Exercise: What follows is a set of records. Retype them exactly, leaving out the pictures.

Records:

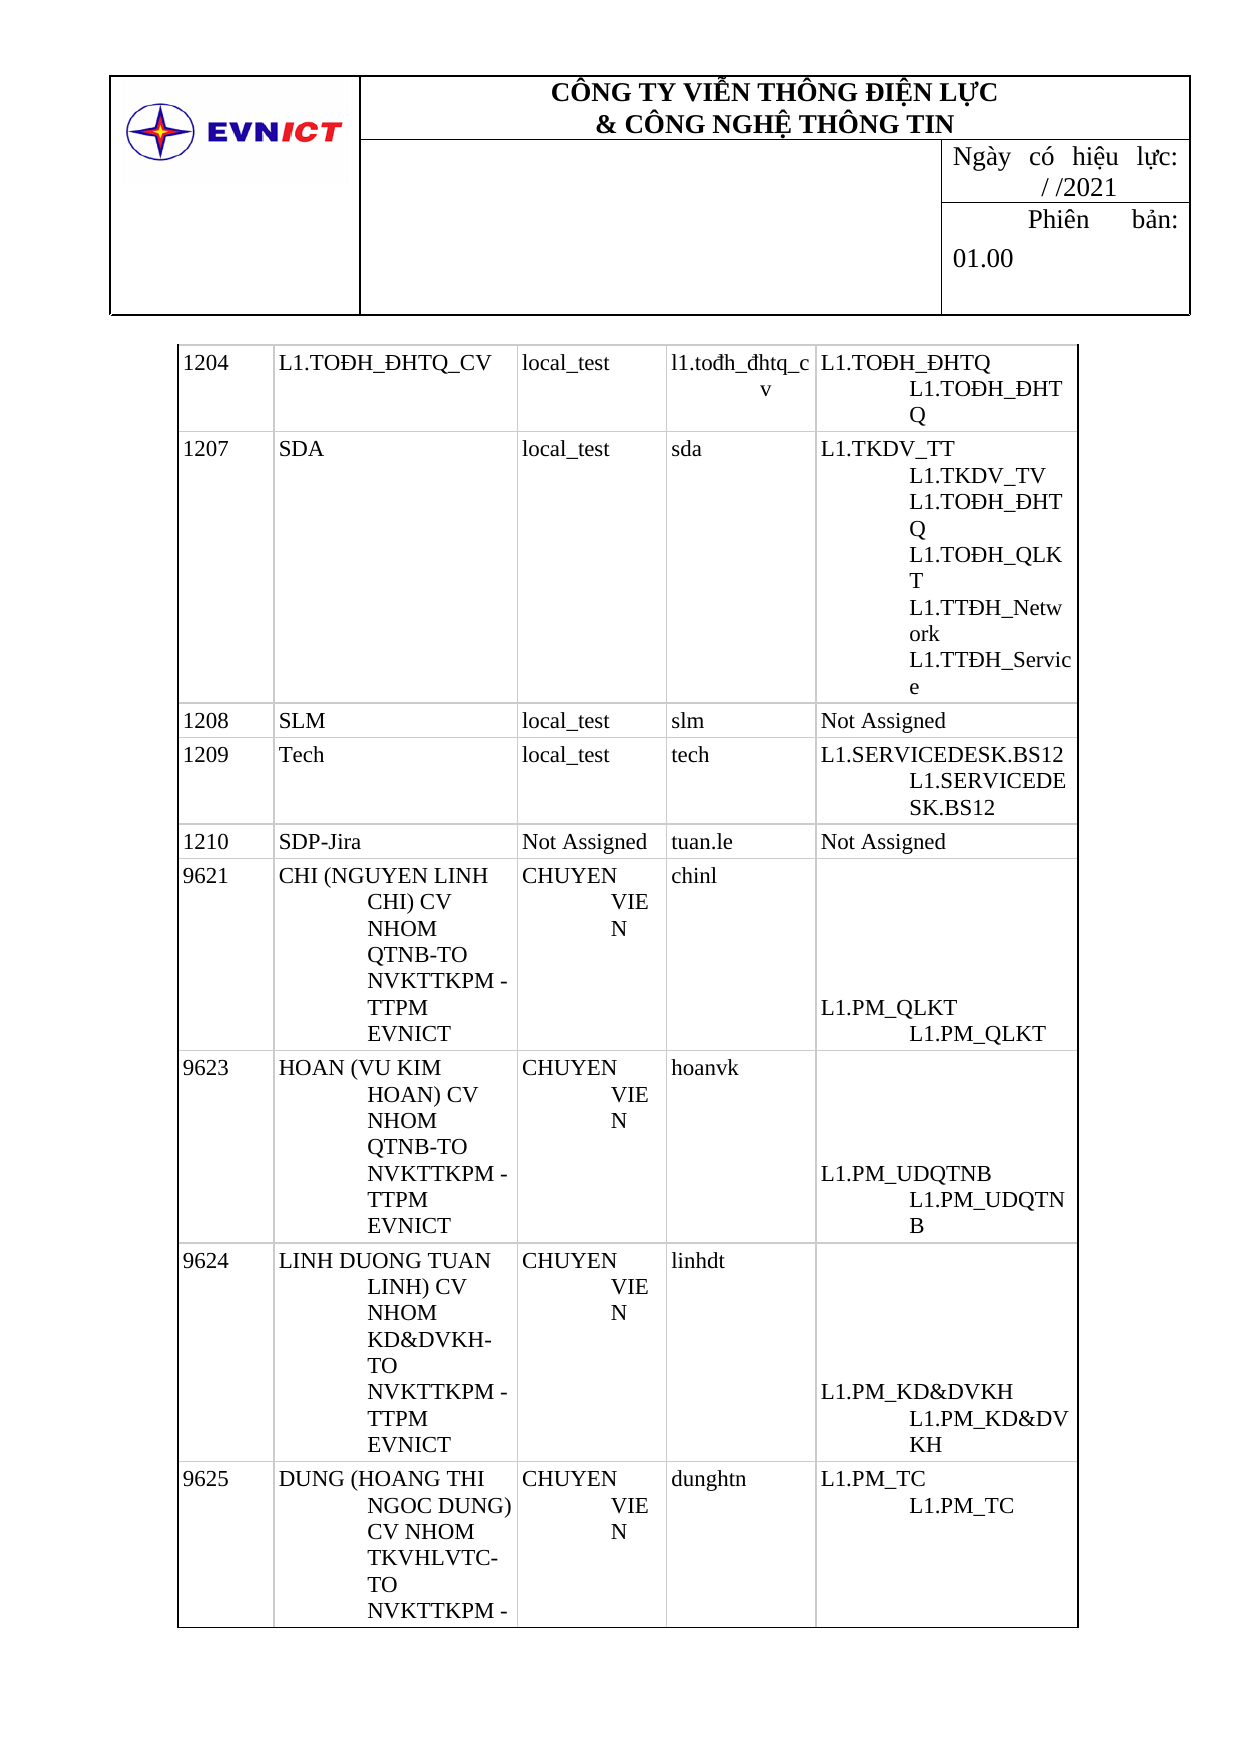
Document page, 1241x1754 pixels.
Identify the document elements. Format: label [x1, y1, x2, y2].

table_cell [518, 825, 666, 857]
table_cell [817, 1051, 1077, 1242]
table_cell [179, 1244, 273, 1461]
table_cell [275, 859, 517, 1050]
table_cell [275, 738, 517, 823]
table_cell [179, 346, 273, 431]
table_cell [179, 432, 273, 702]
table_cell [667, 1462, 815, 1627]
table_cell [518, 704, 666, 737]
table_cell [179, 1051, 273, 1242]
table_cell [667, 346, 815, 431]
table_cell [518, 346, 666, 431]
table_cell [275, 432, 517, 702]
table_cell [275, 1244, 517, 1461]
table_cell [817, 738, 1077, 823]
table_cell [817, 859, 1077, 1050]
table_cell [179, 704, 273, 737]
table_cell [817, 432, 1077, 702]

Solution to this problem:
Document page, 1241x1754 pixels.
Identify the document elements. Format: label [x1, y1, x2, y2].

table_cell [518, 825, 666, 857]
table_cell [817, 1051, 1077, 1242]
table_cell [179, 1244, 273, 1461]
table_cell [275, 859, 517, 1050]
table_cell [275, 738, 517, 823]
table_cell [179, 346, 273, 431]
table_cell [179, 432, 273, 702]
table_cell [667, 1462, 815, 1627]
table_cell [518, 704, 666, 737]
table_cell [179, 1051, 273, 1242]
table_cell [667, 346, 815, 431]
table_cell [518, 346, 666, 431]
table_cell [275, 432, 517, 702]
table_cell [275, 1244, 517, 1461]
table_cell [817, 738, 1077, 823]
table_cell [817, 859, 1077, 1050]
table_cell [179, 704, 273, 737]
table_cell [817, 432, 1077, 702]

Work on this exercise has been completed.